The kids are still playing cricket outside. The sun is blaring hot, we just had lunch and it won’t be long until I need to catch another flight. For now, I take it all in. Breathe in. Breathe out. Paying attention requires gratitude, vigilance and humility. So before anything else happens, the little or the lot in the next few days, I say thank you from the bottom of my heart,G (and well, the IB), for bringing me here. Talk about making lemonade out of lemons…17 hour layovers never looked this awesome.
“Stuff your eyes with wonder, live as if you’d drop dead in ten seconds. See the world. It’s more fantastic than any dream made or paid for in factories.” – Ray Bradbury
Now, to finalize the work that needs to be done to do well in Gujarat tomorrow. Am off for now.
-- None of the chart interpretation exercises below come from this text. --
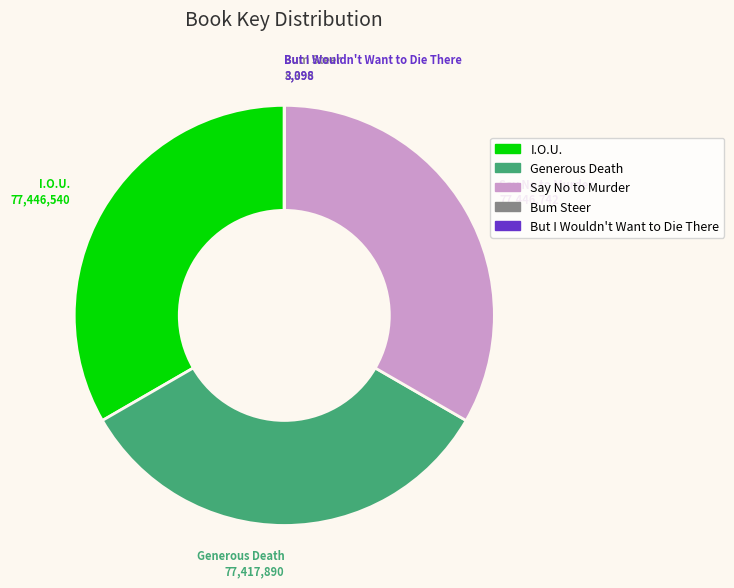

Combined, do Say No to Murder and Generous Death account for over 50%?

Yes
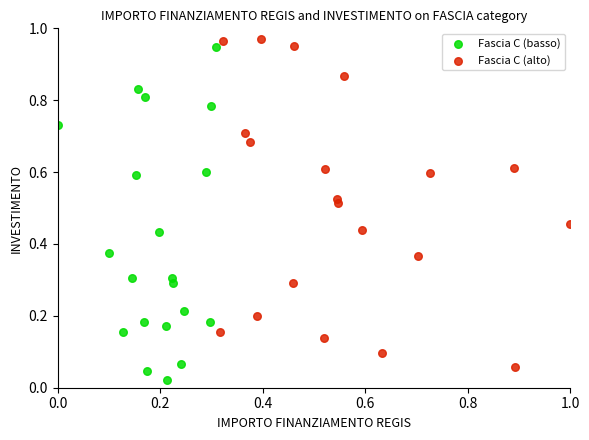

What are all the series names shown in the legend?

Fascia C (basso), Fascia C (alto)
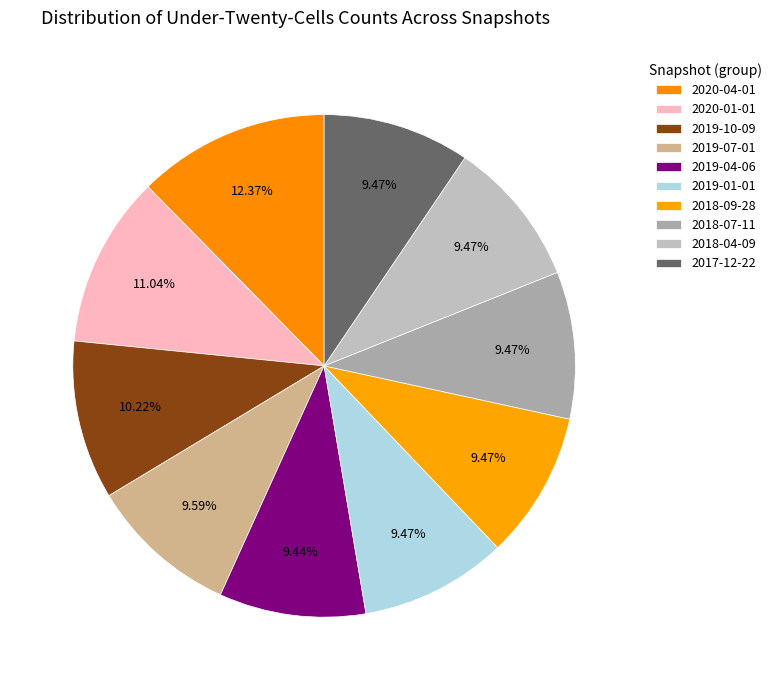

Does 2019-10-09 account for over 50% of the chart?

No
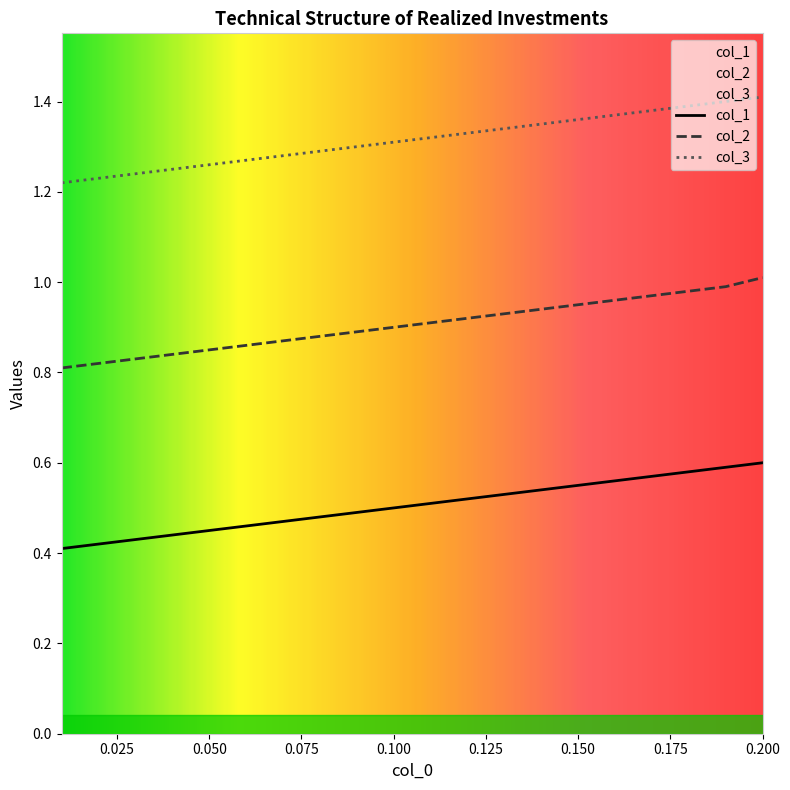

Which series has the largest total across all categories?

col_3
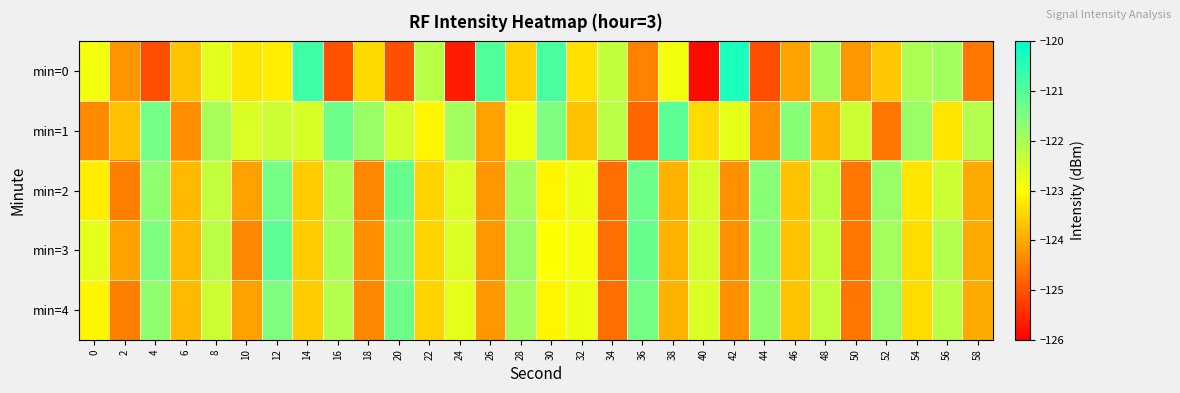

Which series has the widest spread of values?

min=0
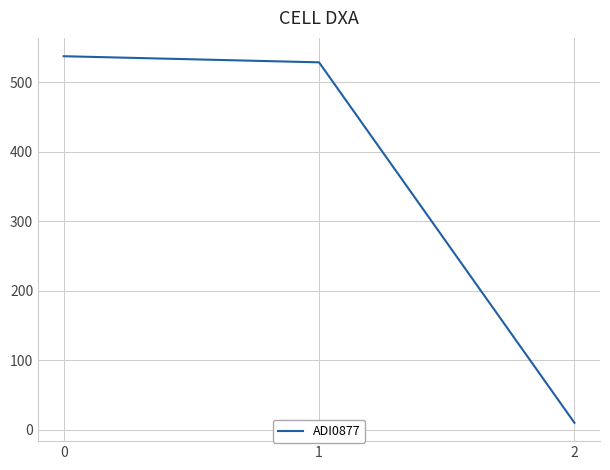

How many lines are shown in the chart?

1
grateful slice: The IBO, sacred moments, traveling and good friends who are also ADHD.
It’s official. Am booked and will be heading back to India in a few weeks. Ahmedabad, Gujarat and Mumbai this time around. Will fly out the day after the last day of school to first conduct a two-day in school MYP Assessment Workshop in Ahmedabad. Then I get to visit S in her new home in Mumbai until the tenth of June. It feels a little overwhelming right now with all the work that still needs to be done before the arrival of May 28 but am optimistic it will all inevitably fall into place. Like always.
Anyway, aside from a little healthy anxiety, there’s also the excitement and the feeling of immense gratitude coursing through my veins right now. I’ve said it before, I will say it again. I am a lucky, well-loved schmuck. To be given these many opportunities to travel, teach, share, learn, experience and visit good friends in different parts of the world, has been a real treat from G who is ever faithful, generous and constant. Thanks again for this, G. You must really love S and I. First, the 8 weeks in New York with my sister in 2009, now ten days in Mumbai! Win.
There are a lot of plans in place. A market tour. The slum tour. A missions thing. Prayer walks. Working out and running together again and visiting S’s school. G definitely has big plans. I am convinced that’s why He is making this happen. 🙂 Right now though, I need to focus on everything that needs to be done: I have the Poetry Fest on Friday, papers to mark, report card narratives to write, grades to finalize and workshop preparation to attend to. It’s going to be a wild ride this May and damn boy, am hanging on real tight! Wohoo!
grateful slice: traveling, India and awesome, humbling opportunities.